# Try it:
Only one stretch of the listing below is wanted. Begin at the line that has "Brinkley Joseph B. wh. grocer & com. mt. 59 s", stop after the line that has "father didn’t play, he", and repeat every line in between exactly.

# Records shown:
• • • • • • •
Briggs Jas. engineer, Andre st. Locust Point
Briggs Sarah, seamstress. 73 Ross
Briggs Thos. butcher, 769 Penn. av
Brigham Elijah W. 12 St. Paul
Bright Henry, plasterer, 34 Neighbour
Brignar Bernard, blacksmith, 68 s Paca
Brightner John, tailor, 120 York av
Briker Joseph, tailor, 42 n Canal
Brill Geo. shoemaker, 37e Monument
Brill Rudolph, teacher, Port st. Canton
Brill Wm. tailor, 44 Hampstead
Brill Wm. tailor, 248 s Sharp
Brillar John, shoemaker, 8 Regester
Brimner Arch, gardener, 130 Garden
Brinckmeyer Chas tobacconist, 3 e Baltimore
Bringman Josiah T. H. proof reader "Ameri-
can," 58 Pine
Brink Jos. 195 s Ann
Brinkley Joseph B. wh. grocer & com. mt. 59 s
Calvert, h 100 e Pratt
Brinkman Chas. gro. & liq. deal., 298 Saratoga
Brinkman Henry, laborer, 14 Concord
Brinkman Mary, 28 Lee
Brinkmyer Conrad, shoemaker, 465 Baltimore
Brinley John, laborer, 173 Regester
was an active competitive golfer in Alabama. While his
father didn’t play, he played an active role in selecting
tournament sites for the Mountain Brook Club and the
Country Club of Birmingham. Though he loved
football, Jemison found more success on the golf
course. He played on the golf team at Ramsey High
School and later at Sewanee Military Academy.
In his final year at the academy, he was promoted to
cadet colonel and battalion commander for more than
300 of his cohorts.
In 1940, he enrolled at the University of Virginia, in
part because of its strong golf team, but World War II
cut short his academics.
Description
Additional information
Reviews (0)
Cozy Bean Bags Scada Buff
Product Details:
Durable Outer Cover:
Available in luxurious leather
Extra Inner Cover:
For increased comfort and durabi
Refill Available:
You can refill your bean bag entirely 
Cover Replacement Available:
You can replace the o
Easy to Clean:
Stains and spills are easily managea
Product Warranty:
• • • • • • •
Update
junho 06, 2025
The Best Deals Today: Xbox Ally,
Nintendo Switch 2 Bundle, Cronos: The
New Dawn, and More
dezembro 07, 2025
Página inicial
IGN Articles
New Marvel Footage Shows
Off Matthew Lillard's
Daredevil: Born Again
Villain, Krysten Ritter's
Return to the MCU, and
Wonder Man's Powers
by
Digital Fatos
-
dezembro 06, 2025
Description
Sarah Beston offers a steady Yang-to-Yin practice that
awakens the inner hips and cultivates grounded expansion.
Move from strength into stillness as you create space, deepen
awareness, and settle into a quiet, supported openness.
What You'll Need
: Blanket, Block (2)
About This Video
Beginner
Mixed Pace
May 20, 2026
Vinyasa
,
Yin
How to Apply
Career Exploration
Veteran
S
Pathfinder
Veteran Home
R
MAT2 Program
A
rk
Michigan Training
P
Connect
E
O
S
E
• • • • • • •
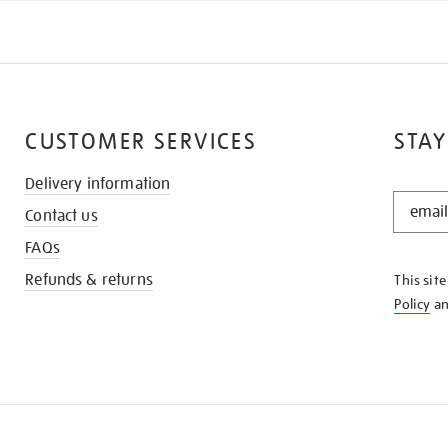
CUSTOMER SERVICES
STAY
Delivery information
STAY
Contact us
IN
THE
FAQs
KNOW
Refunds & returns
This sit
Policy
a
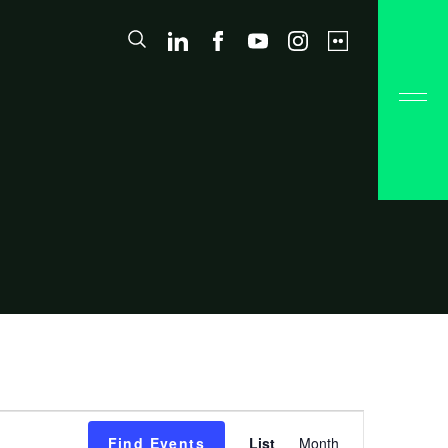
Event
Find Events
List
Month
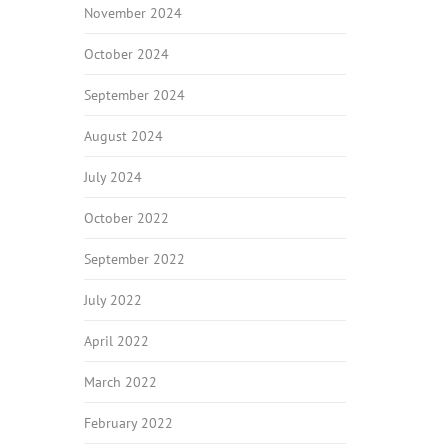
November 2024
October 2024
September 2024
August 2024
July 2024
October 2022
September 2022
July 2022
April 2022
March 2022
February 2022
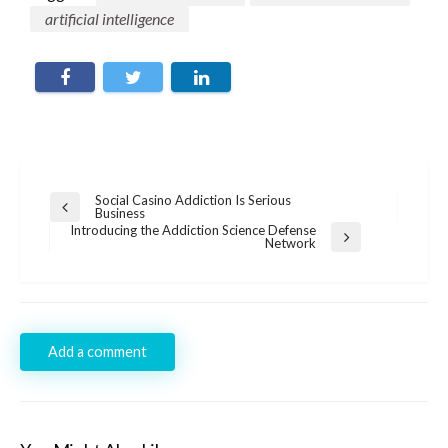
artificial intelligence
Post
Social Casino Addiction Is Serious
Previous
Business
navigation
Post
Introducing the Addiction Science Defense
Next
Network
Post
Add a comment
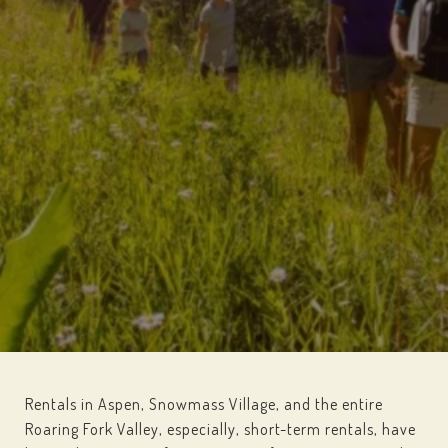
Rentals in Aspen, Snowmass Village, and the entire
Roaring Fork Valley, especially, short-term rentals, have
• • • • • • •
# The answer:
Brinkley Joseph B. wh. grocer & com. mt. 59 s
Calvert, h 100 e Pratt
Brinkman Chas. gro. & liq. deal., 298 Saratoga
Brinkman Henry, laborer, 14 Concord
Brinkman Mary, 28 Lee
Brinkmyer Conrad, shoemaker, 465 Baltimore
Brinley John, laborer, 173 Regester
was an active competitive golfer in Alabama. While his
father didn’t play, he played an active role in selecting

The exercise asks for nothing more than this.